### Requirement
Copy out these lines with each occurrence of "SHIMANO PARTS" changed to "SHIMANO COMPONENTS", keeping everything else the same.

[Collected data]
#####

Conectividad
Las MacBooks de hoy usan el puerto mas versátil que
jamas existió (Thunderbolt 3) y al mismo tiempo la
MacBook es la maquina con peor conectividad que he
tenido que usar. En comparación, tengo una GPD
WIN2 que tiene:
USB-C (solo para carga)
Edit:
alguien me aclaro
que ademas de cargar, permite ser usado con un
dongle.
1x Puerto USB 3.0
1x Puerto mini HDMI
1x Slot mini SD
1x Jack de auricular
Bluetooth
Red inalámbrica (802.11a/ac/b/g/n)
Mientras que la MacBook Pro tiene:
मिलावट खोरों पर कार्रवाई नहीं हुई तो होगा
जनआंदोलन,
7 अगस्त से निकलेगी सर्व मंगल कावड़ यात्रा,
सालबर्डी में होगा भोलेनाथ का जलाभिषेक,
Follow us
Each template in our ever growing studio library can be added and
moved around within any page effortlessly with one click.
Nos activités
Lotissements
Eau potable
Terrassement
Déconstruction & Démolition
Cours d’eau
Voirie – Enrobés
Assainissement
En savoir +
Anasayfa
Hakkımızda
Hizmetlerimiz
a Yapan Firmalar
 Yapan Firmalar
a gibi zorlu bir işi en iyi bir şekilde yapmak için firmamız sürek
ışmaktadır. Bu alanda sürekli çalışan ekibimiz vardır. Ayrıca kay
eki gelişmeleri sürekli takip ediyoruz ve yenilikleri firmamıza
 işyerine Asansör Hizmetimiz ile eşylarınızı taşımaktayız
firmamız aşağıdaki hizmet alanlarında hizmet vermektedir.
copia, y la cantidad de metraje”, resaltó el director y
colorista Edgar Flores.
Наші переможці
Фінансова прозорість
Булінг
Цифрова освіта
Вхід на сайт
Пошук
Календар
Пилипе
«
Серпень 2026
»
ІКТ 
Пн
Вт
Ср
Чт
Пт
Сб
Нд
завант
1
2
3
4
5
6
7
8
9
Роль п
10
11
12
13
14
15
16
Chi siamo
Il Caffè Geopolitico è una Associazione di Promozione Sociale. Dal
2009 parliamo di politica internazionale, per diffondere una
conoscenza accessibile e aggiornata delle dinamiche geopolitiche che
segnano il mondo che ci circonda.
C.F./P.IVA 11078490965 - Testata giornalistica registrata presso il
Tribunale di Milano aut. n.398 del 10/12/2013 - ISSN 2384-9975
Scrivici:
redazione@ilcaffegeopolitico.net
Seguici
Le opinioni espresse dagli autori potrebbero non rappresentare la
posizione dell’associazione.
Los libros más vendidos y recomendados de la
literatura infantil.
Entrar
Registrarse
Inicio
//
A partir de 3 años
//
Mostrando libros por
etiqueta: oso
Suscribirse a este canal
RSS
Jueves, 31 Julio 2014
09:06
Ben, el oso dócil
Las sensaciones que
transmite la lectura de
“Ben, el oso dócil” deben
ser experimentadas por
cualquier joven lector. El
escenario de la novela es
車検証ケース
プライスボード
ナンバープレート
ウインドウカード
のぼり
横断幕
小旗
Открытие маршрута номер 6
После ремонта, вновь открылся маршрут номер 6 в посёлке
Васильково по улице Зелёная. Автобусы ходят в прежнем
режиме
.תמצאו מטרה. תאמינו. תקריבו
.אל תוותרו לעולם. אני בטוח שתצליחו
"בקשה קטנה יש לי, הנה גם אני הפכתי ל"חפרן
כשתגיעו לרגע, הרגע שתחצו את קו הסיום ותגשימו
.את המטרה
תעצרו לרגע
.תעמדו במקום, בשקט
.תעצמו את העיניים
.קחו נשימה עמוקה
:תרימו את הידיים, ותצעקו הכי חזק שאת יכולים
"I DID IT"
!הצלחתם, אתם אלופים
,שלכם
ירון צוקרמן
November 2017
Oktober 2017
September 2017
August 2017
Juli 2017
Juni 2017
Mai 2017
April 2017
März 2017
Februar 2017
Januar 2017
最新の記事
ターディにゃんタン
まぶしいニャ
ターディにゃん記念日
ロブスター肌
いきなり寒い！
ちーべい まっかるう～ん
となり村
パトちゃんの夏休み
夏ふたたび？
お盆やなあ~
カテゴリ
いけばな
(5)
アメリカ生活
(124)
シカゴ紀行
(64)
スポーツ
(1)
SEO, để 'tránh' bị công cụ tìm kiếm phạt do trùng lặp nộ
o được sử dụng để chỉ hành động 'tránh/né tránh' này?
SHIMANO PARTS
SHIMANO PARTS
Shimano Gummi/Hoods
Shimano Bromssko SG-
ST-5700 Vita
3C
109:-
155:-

#####

### Output for this exercise
Conectividad
Las MacBooks de hoy usan el puerto mas versátil que
jamas existió (Thunderbolt 3) y al mismo tiempo la
MacBook es la maquina con peor conectividad que he
tenido que usar. En comparación, tengo una GPD
WIN2 que tiene:
USB-C (solo para carga)
Edit:
alguien me aclaro
que ademas de cargar, permite ser usado con un
dongle.
1x Puerto USB 3.0
1x Puerto mini HDMI
1x Slot mini SD
1x Jack de auricular
Bluetooth
Red inalámbrica (802.11a/ac/b/g/n)
Mientras que la MacBook Pro tiene:
मिलावट खोरों पर कार्रवाई नहीं हुई तो होगा
जनआंदोलन,
7 अगस्त से निकलेगी सर्व मंगल कावड़ यात्रा,
सालबर्डी में होगा भोलेनाथ का जलाभिषेक,
Follow us
Each template in our ever growing studio library can be added and
moved around within any page effortlessly with one click.
Nos activités
Lotissements
Eau potable
Terrassement
Déconstruction & Démolition
Cours d’eau
Voirie – Enrobés
Assainissement
En savoir +
Anasayfa
Hakkımızda
Hizmetlerimiz
a Yapan Firmalar
 Yapan Firmalar
a gibi zorlu bir işi en iyi bir şekilde yapmak için firmamız sürek
ışmaktadır. Bu alanda sürekli çalışan ekibimiz vardır. Ayrıca kay
eki gelişmeleri sürekli takip ediyoruz ve yenilikleri firmamıza
 işyerine Asansör Hizmetimiz ile eşylarınızı taşımaktayız
firmamız aşağıdaki hizmet alanlarında hizmet vermektedir.
copia, y la cantidad de metraje”, resaltó el director y
colorista Edgar Flores.
Наші переможці
Фінансова прозорість
Булінг
Цифрова освіта
Вхід на сайт
Пошук
Календар
Пилипе
«
Серпень 2026
»
ІКТ 
Пн
Вт
Ср
Чт
Пт
Сб
Нд
завант
1
2
3
4
5
6
7
8
9
Роль п
10
11
12
13
14
15
16
Chi siamo
Il Caffè Geopolitico è una Associazione di Promozione Sociale. Dal
2009 parliamo di politica internazionale, per diffondere una
conoscenza accessibile e aggiornata delle dinamiche geopolitiche che
segnano il mondo che ci circonda.
C.F./P.IVA 11078490965 - Testata giornalistica registrata presso il
Tribunale di Milano aut. n.398 del 10/12/2013 - ISSN 2384-9975
Scrivici:
redazione@ilcaffegeopolitico.net
Seguici
Le opinioni espresse dagli autori potrebbero non rappresentare la
posizione dell’associazione.
Los libros más vendidos y recomendados de la
literatura infantil.
Entrar
Registrarse
Inicio
//
A partir de 3 años
//
Mostrando libros por
etiqueta: oso
Suscribirse a este canal
RSS
Jueves, 31 Julio 2014
09:06
Ben, el oso dócil
Las sensaciones que
transmite la lectura de
“Ben, el oso dócil” deben
ser experimentadas por
cualquier joven lector. El
escenario de la novela es
車検証ケース
プライスボード
ナンバープレート
ウインドウカード
のぼり
横断幕
小旗
Открытие маршрута номер 6
После ремонта, вновь открылся маршрут номер 6 в посёлке
Васильково по улице Зелёная. Автобусы ходят в прежнем
режиме
.תמצאו מטרה. תאמינו. תקריבו
.אל תוותרו לעולם. אני בטוח שתצליחו
"בקשה קטנה יש לי, הנה גם אני הפכתי ל"חפרן
כשתגיעו לרגע, הרגע שתחצו את קו הסיום ותגשימו
.את המטרה
תעצרו לרגע
.תעמדו במקום, בשקט
.תעצמו את העיניים
.קחו נשימה עמוקה
:תרימו את הידיים, ותצעקו הכי חזק שאת יכולים
"I DID IT"
!הצלחתם, אתם אלופים
,שלכם
ירון צוקרמן
November 2017
Oktober 2017
September 2017
August 2017
Juli 2017
Juni 2017
Mai 2017
April 2017
März 2017
Februar 2017
Januar 2017
最新の記事
ターディにゃんタン
まぶしいニャ
ターディにゃん記念日
ロブスター肌
いきなり寒い！
ちーべい まっかるう～ん
となり村
パトちゃんの夏休み
夏ふたたび？
お盆やなあ~
カテゴリ
いけばな
(5)
アメリカ生活
(124)
シカゴ紀行
(64)
スポーツ
(1)
SEO, để 'tránh' bị công cụ tìm kiếm phạt do trùng lặp nộ
o được sử dụng để chỉ hành động 'tránh/né tránh' này?
SHIMANO COMPONENTS
SHIMANO COMPONENTS
Shimano Gummi/Hoods
Shimano Bromssko SG-
ST-5700 Vita
3C
109:-
155:-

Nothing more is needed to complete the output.